HK: Music is emotion and with emotion comes music. Music is also structure in time. That’s the power of music. It translates who you are, what you want to say, and it regulates your behavior. And at the same time, you can share it with others. Through music you can talk about emotions and feelings, without having to talk about them. This is a safe way for my clients (adolescent young people with often low self-esteem) to express themselves. I myself am not much of a ‘talker’ and am someone who prefers to do something rather than talk about it. So for me, music is also a great way to express myself. It structures my thoughts and my feelings are directly translated in a musical way.
ME: What advice do you have for aspiring musicians who are also interested in incorporating music therapy into their career?

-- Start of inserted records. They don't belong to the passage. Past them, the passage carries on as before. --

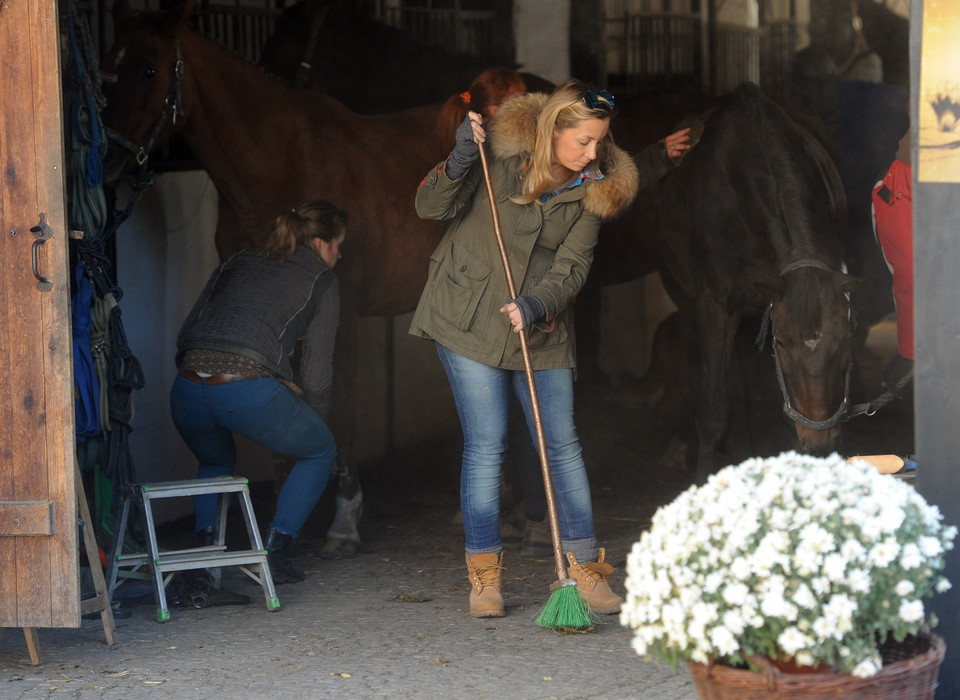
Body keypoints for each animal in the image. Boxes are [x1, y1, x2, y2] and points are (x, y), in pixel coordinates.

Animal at [103, 0, 448, 556]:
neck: (281, 162)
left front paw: (344, 520)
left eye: (150, 69)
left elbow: (340, 405)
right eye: (105, 67)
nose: (107, 159)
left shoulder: (341, 313)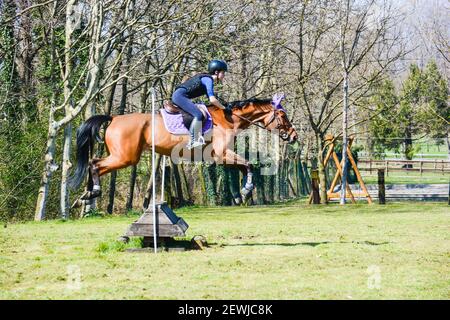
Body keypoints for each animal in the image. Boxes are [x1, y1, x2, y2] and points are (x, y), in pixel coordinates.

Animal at [68, 92, 298, 208]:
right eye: (283, 116)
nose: (294, 135)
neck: (227, 119)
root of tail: (114, 117)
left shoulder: (221, 158)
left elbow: (245, 166)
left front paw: (243, 193)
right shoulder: (221, 155)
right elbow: (248, 164)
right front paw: (246, 189)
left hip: (123, 156)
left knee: (93, 164)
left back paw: (86, 195)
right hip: (125, 157)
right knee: (94, 164)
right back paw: (93, 192)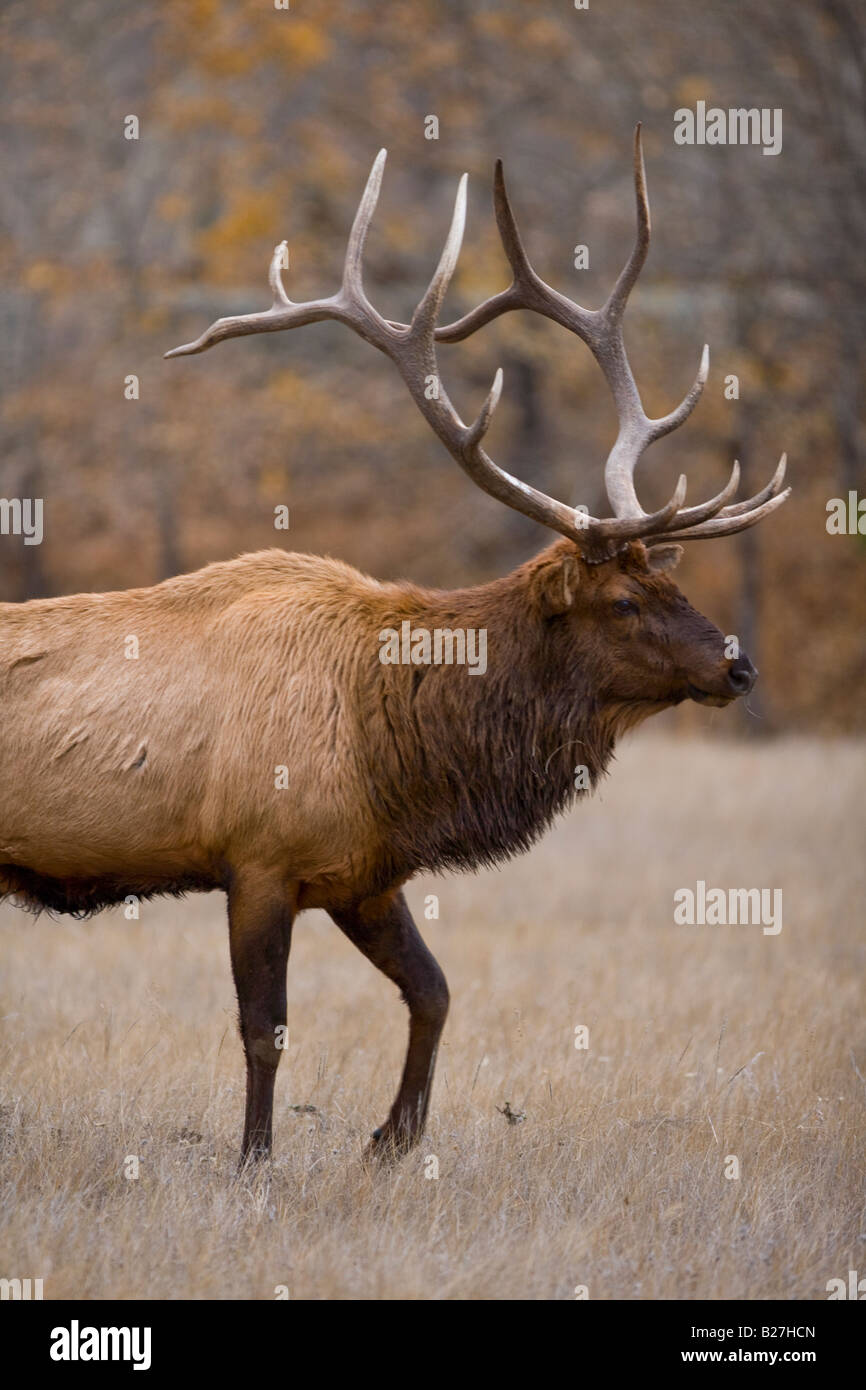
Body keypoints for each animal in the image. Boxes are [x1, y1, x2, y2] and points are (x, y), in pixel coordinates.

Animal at [0, 129, 789, 1165]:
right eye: (624, 599)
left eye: (673, 583)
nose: (737, 665)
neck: (397, 756)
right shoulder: (258, 858)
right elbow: (265, 1028)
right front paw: (254, 1162)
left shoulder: (362, 873)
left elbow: (436, 991)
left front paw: (393, 1139)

HK: Improvise a lot and let go of conventions. Learn how to play an instrument as well as possible and play a lot with others. After that, choose a good music therapy course. Such as the international Master’s programme at Codarts in Rotterdam.
ME: As a multi-instrumentalist, do you have a favorite instrument to play or create with?
HK: I’ve always been a guitarist and that’s where I feel most at home. But sometimes my bass is the starting point or a certain rhythm. The guitar has the advantage that you can play melody and bass lines at the same time.
ME: How do you find balance between your work as a music therapist, musician, and lecturer, and how do these roles complement each other?
HK: I work most with young clients and they always give me a lot of energy. It’s never boring and it’s always varied, which is very stimulating. As a lecturer, I am in a position where I can be myself; I give improvisation lessons to well-educated students there. For some conservatory students who are doing a master’s it is difficult to improvise, to play by feeling and with someone else in the ‘here and now’. That also gives me energy and is fun to do. Because I love my work as a teacher, musician and music therapist, I have no trouble finding a good balance.Improvisation in all areas is the common thread and I feel good about that.